(WHAT IS REQUIRED) Reproduce the lines of the items below verbatim, starting at the line that contains "celkovým obsahem skeletu" and ending at the line that contains "de la civilización.", with both of those lines included.

(STORED DATA)
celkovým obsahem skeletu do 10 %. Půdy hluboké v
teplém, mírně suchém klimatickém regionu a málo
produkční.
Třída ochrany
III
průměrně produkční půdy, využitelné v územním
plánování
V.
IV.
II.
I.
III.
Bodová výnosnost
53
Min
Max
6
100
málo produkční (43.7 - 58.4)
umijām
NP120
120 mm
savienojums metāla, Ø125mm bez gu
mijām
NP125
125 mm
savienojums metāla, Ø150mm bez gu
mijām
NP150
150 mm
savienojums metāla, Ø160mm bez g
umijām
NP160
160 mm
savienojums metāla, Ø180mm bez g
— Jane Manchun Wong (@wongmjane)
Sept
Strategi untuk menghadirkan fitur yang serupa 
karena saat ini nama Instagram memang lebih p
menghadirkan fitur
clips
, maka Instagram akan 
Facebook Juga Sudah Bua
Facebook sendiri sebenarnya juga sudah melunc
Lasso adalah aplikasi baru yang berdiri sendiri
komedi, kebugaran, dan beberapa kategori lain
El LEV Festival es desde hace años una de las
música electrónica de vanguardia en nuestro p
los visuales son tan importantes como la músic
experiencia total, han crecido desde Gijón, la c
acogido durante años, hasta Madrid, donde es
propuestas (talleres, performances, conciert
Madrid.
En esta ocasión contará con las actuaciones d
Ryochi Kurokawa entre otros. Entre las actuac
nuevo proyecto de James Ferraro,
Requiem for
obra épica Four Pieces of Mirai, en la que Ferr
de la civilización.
==
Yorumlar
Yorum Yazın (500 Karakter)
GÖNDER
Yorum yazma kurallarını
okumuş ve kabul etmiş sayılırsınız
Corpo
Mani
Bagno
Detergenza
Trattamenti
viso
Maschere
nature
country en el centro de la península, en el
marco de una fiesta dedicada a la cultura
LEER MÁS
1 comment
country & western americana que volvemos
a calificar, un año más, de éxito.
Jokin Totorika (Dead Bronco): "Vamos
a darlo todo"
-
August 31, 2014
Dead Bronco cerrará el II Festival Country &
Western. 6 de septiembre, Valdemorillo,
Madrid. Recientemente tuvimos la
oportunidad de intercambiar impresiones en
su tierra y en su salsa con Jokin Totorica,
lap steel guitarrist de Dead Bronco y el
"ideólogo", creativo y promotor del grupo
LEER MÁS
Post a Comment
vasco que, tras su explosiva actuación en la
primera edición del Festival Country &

(OUTPUT FOR THIS EXERCISE)
celkovým obsahem skeletu do 10 %. Půdy hluboké v
teplém, mírně suchém klimatickém regionu a málo
produkční.
Třída ochrany
III
průměrně produkční půdy, využitelné v územním
plánování
V.
IV.
II.
I.
III.
Bodová výnosnost
53
Min
Max
6
100
málo produkční (43.7 - 58.4)
umijām
NP120
120 mm
savienojums metāla, Ø125mm bez gu
mijām
NP125
125 mm
savienojums metāla, Ø150mm bez gu
mijām
NP150
150 mm
savienojums metāla, Ø160mm bez g
umijām
NP160
160 mm
savienojums metāla, Ø180mm bez g
— Jane Manchun Wong (@wongmjane)
Sept
Strategi untuk menghadirkan fitur yang serupa 
karena saat ini nama Instagram memang lebih p
menghadirkan fitur
clips
, maka Instagram akan 
Facebook Juga Sudah Bua
Facebook sendiri sebenarnya juga sudah melunc
Lasso adalah aplikasi baru yang berdiri sendiri
komedi, kebugaran, dan beberapa kategori lain
El LEV Festival es desde hace años una de las
música electrónica de vanguardia en nuestro p
los visuales son tan importantes como la músic
experiencia total, han crecido desde Gijón, la c
acogido durante años, hasta Madrid, donde es
propuestas (talleres, performances, conciert
Madrid.
En esta ocasión contará con las actuaciones d
Ryochi Kurokawa entre otros. Entre las actuac
nuevo proyecto de James Ferraro,
Requiem for
obra épica Four Pieces of Mirai, en la que Ferr
de la civilización.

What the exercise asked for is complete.